愛用Tシャツの洗い方を、
洗濯のプロに教えてもらう本企画。
洗濯によってTシャツの汚れをしっかり落としておけば、“黄ばみ”を防げることがわかったが、既に黄ばんでしまったTシャツの白さを蘇らせることは可能なのか?
▶︎すべての画像を見る 教えてくれたのはこの人 中村祐一さん●1984年生まれ。創業から70年以上の歴史を持つ長野県伊那市のクリーニング会社「芳洗舎」の三代目。「洗濯から、セカイを変える」という信念のもと、2006年より自ら「洗濯アドバイス」という分野を切り開き、「洗濯王子」の愛称で、テレビ・雑誌など、さまざまなメディアにも出演している。
「そもそも黄ばみの原因は洗濯が不十分なこと。
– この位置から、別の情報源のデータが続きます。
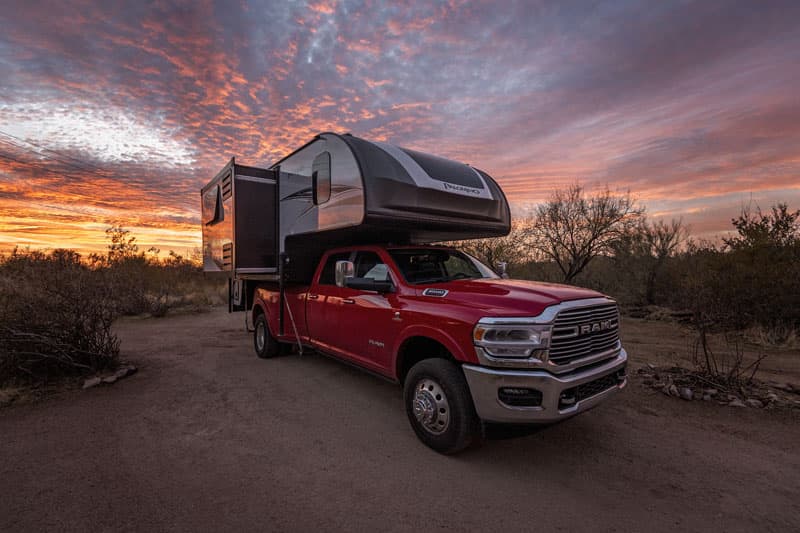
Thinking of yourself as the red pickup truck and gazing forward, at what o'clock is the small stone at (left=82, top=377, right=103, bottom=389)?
The small stone is roughly at 5 o'clock from the red pickup truck.

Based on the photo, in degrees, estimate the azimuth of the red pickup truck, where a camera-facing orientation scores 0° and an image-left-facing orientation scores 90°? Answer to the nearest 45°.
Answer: approximately 315°

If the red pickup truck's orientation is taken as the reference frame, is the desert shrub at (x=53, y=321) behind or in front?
behind

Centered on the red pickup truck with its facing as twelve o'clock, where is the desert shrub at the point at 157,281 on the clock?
The desert shrub is roughly at 6 o'clock from the red pickup truck.
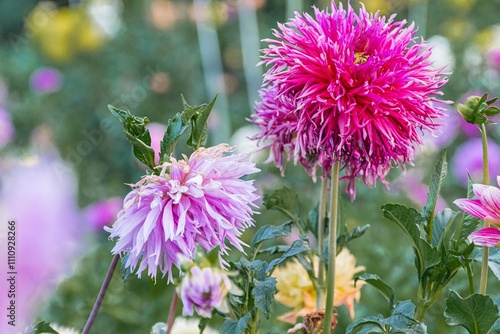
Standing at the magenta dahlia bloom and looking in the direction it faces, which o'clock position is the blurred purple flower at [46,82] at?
The blurred purple flower is roughly at 5 o'clock from the magenta dahlia bloom.

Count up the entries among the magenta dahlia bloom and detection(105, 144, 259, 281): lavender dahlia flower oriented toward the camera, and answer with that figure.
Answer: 2

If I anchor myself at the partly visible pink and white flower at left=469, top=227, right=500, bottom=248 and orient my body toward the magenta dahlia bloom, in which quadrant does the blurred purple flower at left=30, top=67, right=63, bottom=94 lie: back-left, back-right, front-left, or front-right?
front-right

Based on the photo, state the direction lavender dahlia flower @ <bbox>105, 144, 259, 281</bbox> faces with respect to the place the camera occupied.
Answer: facing the viewer

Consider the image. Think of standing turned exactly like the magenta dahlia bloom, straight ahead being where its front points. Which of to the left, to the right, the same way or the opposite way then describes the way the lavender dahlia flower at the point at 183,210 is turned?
the same way

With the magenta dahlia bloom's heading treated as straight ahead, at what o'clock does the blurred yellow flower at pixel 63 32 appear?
The blurred yellow flower is roughly at 5 o'clock from the magenta dahlia bloom.

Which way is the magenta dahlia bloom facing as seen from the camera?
toward the camera

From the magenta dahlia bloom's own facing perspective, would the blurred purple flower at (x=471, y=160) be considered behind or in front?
behind

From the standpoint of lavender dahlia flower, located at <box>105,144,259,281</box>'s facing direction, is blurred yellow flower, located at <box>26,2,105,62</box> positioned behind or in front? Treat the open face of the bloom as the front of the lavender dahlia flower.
behind

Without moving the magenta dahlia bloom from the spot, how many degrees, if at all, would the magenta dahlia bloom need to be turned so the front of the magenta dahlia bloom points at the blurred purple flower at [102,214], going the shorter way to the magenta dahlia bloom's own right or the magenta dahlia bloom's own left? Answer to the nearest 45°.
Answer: approximately 135° to the magenta dahlia bloom's own right

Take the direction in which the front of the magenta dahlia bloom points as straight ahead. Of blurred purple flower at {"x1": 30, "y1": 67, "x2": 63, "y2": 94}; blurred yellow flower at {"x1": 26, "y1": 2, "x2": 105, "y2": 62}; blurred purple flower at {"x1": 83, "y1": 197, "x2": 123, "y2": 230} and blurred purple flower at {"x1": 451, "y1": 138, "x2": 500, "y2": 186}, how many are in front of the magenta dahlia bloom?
0
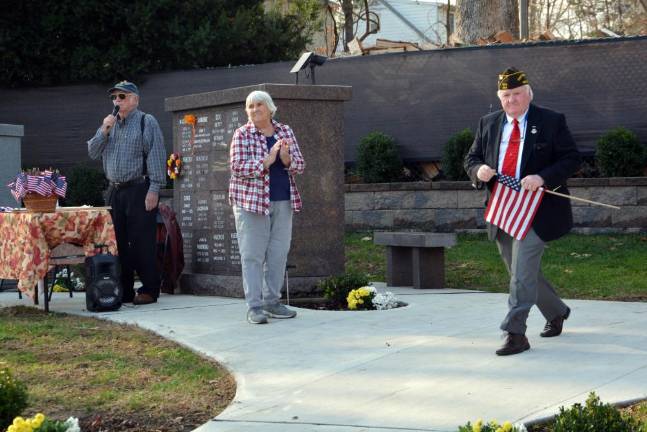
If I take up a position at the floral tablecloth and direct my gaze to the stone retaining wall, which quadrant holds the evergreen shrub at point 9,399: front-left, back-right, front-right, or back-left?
back-right

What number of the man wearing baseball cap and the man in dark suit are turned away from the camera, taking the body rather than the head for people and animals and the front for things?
0

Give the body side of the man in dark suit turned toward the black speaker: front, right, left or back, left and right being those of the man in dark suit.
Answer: right

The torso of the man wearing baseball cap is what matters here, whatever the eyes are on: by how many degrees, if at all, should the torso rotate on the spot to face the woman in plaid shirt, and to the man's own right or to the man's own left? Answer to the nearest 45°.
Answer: approximately 90° to the man's own left

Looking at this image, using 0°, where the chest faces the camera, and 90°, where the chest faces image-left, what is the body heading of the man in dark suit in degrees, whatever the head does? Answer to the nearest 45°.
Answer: approximately 45°

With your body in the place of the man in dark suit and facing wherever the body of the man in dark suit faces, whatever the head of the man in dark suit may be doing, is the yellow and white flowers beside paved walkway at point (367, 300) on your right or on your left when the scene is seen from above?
on your right

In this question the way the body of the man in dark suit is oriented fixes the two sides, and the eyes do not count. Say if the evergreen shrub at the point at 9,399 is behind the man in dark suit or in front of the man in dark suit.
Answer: in front

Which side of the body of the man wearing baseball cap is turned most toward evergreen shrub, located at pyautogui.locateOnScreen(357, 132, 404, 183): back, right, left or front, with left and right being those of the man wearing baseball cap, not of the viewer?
back

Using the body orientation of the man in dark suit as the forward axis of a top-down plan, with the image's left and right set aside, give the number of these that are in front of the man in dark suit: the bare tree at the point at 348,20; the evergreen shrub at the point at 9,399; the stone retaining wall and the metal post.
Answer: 1

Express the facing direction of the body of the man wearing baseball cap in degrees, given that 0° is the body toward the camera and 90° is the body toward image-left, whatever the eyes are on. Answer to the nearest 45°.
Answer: approximately 45°

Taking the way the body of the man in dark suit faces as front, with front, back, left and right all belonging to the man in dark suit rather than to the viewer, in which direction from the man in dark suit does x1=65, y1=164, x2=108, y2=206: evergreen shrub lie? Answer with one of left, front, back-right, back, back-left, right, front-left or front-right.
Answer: right

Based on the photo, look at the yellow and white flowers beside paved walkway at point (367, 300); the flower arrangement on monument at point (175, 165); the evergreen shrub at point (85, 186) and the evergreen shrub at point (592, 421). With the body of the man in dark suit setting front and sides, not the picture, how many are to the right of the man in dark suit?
3

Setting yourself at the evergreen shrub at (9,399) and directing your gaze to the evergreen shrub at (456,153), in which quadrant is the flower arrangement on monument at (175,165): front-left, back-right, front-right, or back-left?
front-left

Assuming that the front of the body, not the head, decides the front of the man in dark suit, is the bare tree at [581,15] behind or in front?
behind
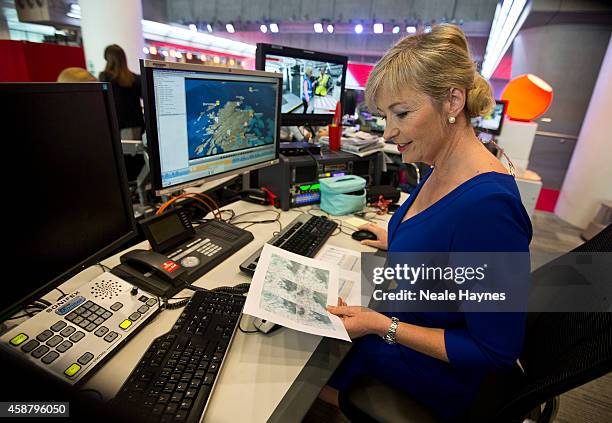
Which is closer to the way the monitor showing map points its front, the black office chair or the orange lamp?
the black office chair

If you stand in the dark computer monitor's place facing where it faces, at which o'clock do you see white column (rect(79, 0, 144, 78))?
The white column is roughly at 8 o'clock from the dark computer monitor.

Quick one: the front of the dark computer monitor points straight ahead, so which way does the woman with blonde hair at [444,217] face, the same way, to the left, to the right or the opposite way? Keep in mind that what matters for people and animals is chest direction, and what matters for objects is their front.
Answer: the opposite way

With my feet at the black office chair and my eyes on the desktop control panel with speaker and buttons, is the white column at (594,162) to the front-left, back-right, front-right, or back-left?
back-right

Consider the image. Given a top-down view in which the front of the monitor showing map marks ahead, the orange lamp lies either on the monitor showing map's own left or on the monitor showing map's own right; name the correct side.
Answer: on the monitor showing map's own left

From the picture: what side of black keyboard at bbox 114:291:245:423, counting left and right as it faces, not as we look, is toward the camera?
right

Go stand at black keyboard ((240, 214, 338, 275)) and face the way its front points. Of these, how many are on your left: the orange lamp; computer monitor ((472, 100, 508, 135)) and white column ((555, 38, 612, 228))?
3

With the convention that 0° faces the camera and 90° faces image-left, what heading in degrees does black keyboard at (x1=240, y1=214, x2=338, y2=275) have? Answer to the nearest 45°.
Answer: approximately 315°

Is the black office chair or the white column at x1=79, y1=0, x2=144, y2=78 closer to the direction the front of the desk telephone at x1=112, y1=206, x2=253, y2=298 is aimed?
the black office chair

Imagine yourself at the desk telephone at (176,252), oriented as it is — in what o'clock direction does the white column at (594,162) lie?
The white column is roughly at 10 o'clock from the desk telephone.
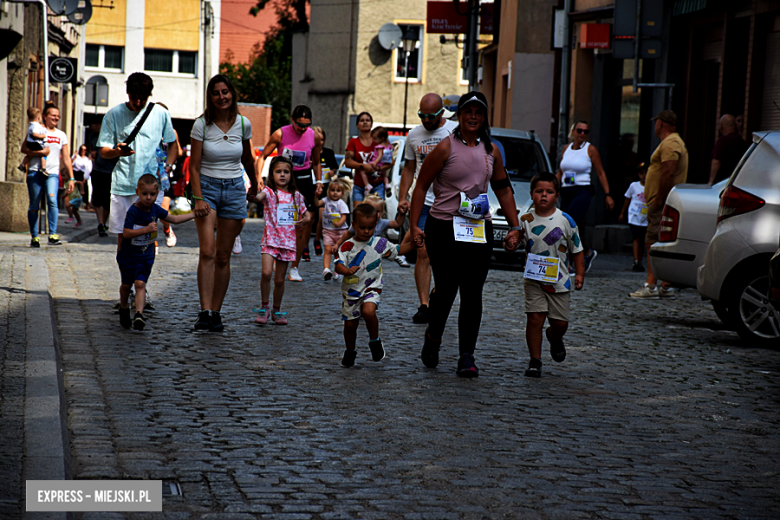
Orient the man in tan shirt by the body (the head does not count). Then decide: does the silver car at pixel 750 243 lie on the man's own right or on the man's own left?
on the man's own left

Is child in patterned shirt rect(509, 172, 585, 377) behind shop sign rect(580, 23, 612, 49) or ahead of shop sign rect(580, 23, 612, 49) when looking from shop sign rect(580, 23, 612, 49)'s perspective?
ahead

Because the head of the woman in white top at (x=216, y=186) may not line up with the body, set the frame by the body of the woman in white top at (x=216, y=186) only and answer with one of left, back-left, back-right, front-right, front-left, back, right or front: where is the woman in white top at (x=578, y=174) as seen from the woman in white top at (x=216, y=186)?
back-left

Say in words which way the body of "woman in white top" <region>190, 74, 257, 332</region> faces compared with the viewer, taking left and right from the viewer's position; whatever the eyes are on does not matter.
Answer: facing the viewer

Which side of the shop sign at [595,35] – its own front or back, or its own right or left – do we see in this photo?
front

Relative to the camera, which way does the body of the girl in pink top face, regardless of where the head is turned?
toward the camera

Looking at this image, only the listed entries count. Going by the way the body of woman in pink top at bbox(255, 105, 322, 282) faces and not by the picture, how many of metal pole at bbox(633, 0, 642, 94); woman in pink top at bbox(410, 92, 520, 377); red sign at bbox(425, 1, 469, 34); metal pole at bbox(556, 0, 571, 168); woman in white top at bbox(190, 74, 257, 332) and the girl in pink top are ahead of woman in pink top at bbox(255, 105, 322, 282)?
3

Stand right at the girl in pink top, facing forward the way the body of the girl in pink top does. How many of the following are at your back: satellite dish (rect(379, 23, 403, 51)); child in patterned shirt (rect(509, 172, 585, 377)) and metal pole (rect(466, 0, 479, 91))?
2

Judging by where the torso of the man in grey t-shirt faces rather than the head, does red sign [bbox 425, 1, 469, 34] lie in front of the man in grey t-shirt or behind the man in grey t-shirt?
behind

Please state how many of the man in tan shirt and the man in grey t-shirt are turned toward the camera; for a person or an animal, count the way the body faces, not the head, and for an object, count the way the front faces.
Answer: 1

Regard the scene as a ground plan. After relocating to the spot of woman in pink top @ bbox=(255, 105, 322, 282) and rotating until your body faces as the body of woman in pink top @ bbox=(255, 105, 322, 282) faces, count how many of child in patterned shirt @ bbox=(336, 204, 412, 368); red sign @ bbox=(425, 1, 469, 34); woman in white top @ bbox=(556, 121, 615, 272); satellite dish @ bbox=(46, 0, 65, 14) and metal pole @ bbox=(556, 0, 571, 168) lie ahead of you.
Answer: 1
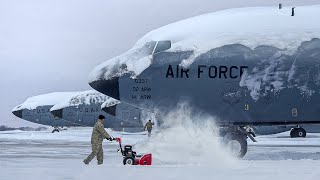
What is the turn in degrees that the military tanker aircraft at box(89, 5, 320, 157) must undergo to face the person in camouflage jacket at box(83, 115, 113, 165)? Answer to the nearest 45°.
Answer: approximately 45° to its left

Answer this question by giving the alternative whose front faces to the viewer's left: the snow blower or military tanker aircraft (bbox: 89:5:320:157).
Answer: the military tanker aircraft

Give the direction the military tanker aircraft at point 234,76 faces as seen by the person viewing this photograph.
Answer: facing to the left of the viewer

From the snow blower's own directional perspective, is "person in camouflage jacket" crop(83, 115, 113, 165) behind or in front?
behind

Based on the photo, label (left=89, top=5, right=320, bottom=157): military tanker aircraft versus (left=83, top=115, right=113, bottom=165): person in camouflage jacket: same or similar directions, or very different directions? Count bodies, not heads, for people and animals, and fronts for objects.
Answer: very different directions

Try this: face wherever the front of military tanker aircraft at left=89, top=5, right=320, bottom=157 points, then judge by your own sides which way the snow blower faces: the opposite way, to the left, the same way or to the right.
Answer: the opposite way

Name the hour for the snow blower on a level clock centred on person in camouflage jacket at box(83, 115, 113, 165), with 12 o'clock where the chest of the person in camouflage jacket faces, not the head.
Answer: The snow blower is roughly at 1 o'clock from the person in camouflage jacket.

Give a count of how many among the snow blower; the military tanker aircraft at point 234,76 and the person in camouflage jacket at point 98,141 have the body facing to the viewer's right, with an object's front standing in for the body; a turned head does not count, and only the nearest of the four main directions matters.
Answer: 2

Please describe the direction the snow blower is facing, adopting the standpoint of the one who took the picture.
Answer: facing to the right of the viewer

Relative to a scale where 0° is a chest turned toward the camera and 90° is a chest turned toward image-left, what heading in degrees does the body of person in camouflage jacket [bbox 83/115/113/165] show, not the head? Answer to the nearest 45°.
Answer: approximately 270°

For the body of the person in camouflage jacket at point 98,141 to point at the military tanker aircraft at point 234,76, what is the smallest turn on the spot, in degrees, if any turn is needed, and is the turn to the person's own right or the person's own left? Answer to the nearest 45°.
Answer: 0° — they already face it

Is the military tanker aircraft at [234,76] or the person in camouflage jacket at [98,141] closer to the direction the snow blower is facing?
the military tanker aircraft
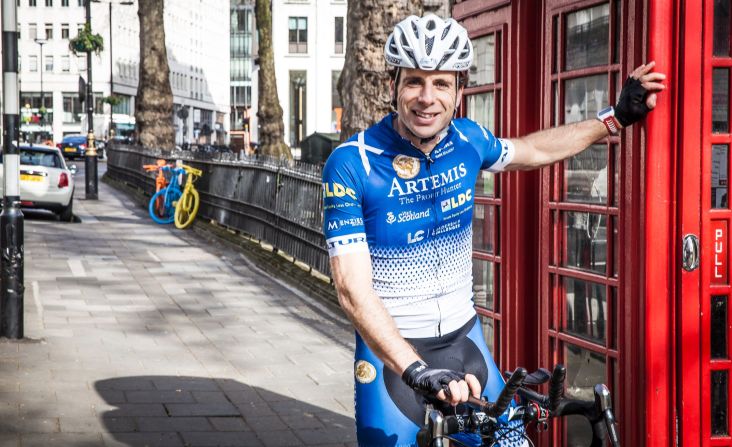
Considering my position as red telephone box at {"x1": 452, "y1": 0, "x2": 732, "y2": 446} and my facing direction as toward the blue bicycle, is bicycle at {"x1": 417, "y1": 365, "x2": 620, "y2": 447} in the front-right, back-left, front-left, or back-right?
back-left

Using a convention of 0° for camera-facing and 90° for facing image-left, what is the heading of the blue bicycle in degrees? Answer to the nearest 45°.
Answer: approximately 45°

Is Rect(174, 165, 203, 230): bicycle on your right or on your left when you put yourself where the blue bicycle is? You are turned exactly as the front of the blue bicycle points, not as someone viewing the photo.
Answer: on your left

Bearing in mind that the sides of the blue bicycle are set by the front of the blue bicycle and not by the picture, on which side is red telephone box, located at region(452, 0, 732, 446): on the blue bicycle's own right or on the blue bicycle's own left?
on the blue bicycle's own left

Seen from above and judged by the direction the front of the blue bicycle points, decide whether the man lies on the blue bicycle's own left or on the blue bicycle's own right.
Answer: on the blue bicycle's own left
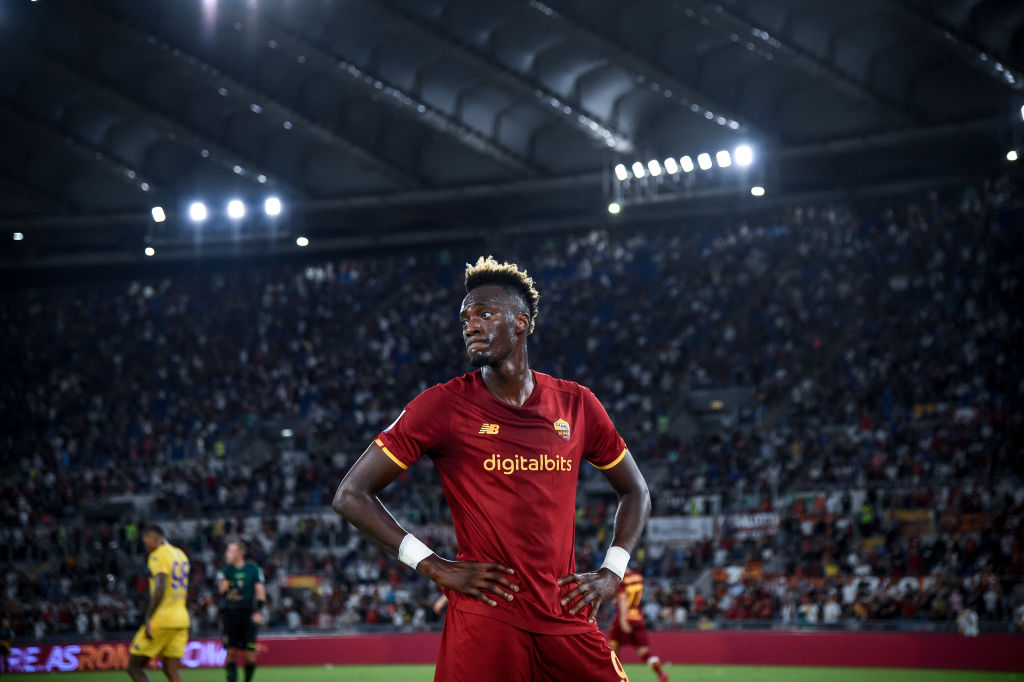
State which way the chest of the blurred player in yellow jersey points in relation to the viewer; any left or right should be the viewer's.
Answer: facing away from the viewer and to the left of the viewer

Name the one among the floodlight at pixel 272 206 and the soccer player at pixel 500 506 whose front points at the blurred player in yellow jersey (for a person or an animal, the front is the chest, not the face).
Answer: the floodlight

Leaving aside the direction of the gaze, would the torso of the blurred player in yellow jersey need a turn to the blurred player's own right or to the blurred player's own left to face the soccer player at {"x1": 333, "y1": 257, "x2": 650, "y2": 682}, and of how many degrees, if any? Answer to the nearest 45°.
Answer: approximately 135° to the blurred player's own left

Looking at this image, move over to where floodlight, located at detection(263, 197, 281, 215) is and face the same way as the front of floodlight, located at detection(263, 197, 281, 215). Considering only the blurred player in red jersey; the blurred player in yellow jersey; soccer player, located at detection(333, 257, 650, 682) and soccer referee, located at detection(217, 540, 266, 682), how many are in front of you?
4

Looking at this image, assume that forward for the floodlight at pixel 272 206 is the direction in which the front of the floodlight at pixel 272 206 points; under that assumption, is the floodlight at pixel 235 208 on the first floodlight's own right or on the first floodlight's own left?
on the first floodlight's own right

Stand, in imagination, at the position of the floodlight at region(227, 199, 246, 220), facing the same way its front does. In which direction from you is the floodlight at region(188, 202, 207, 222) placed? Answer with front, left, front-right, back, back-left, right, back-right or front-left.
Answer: back-right

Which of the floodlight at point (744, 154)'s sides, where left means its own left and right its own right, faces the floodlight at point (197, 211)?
right

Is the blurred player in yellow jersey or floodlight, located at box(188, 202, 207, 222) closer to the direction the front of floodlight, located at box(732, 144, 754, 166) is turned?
the blurred player in yellow jersey

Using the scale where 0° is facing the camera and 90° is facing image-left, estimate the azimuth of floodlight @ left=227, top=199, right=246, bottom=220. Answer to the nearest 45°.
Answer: approximately 0°
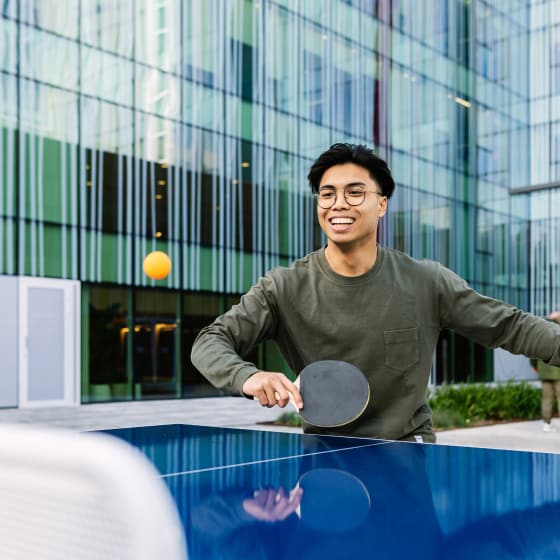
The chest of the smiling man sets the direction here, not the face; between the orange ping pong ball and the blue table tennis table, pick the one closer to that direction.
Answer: the blue table tennis table

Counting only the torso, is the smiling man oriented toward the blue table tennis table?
yes

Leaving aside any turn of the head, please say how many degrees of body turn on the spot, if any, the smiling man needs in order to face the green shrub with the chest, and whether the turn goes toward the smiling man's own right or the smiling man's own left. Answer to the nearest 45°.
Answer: approximately 180°

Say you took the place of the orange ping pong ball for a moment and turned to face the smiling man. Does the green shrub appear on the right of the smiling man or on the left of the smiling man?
left

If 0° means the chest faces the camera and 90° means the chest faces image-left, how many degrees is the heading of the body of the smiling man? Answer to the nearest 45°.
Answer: approximately 0°

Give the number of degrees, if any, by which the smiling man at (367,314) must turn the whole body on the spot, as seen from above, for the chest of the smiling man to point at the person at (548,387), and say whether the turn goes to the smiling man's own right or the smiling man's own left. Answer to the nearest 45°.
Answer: approximately 180°
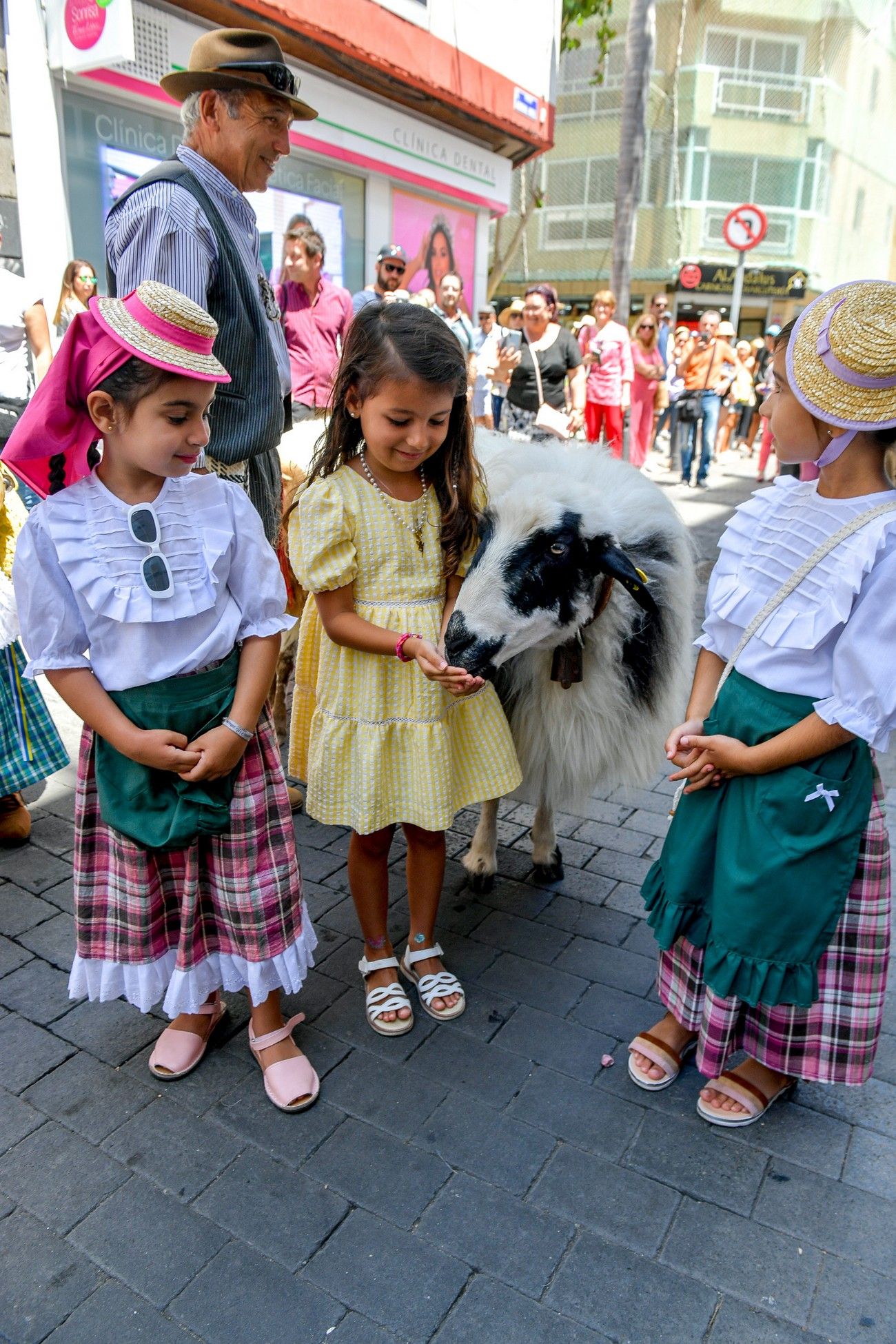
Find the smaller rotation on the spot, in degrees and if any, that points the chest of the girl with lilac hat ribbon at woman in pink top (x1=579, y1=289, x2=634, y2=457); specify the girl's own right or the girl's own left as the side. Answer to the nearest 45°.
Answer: approximately 135° to the girl's own right

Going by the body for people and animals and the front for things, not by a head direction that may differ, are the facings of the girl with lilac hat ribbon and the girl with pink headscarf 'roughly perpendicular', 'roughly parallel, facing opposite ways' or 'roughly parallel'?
roughly perpendicular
Tシャツに残った汗や皮脂、洗剤残りなどが黄ばみとなるので、それらを洗濯で取り除けば、もとの白さを取り戻す可能性は、大いにあります」。
そこで今回は、実際に黄ばんだTシャツを用意。中村さんから教えてもらった洗濯方法をもとに、自宅で洗ってみた。
まずは白Tシャツの状態をチェック!
こちらはWeb編集長・原が愛用するスリードッツのTシャツ。着心地が良すぎてヘビロテした結果、ご覧のように襟口に黄ばみや黒ずみが目立つようになってしまった。このTシャツの場合、どう洗えばいいのか?
「黄ばんでいても基本的な洗い方は通常のTシャツと同じ。以前お伝えした『ハード』『ミディアム』『ソフト』のどれかの方法で洗います」。
洗濯方法は、Tシャツの汚れや、色、素材、洗濯表示、プリントなどの要素を確認してから決める。
一般的なコットン素材の白Tシャツの場合は、「ハード」で洗うのが定石だ。
「コットン地の白Tシャツは色落ちを気にする必要がないぶん、汚れを落とすことを優先して強めに洗います。
ネットに入れると優しく洗うことになり、洗浄力が弱まってしまうので、黄ばみを作る原因のひとつになります。肌に直接触れるTシャツなどの衣服は、基本的にはネットに入れる必要はありません」。
水温は、
皮脂汚れをしっかり落とすために40度が基本。すすぎは3回がマストだ。ちなみにこの洗い方は、Tシャツ以外にもタオルや下着など、汚れが気になるものを洗濯するときにも活用できる。一着ずつ単体ではなく、同じ洗い方ができる衣服をまとめて洗えば、洗濯の回数や手間も減らせる。
また、より強力に汚れを落としたいときには、
液体洗剤よりも粉末洗剤が適している。中村さん曰く、アルカリ剤が多く含まれているため、皮脂汚れ、タンパク質、色素などが落ちやすいのだという。
左端の表示を見ると手洗いマークがついている。
中村さん曰く、黄ばみを落とすことを最優先にするなら、この洗い方がおすすめだというが、注意しておきたい点もある。このTシャツのように「手洗いマーク」が付いている場合だ。
「洗う前に、そのTシャツをどう着たいか考えてみてください。確かに手洗いマークがついた服は、ソフトで優しく洗った方が生地を傷めずに済みますが、汚れ落ちは悪くなります。普段着として着倒したいTシャツであれば、汚れを落とすことを重視してハードで洗っても良いと思います。
ただし、襟首が伸びやすくなったり、Tシャツの糸が細いものだと洗うことで生地が固くなったり、表面が微かに毛羽立ったり、毛玉のような感じになったりと、風合いが変わる可能性はあります」。
洗濯表示以上の洗い方をする場合には、その服を壊す可能性が高まることは理解しておいた方がいいだろう。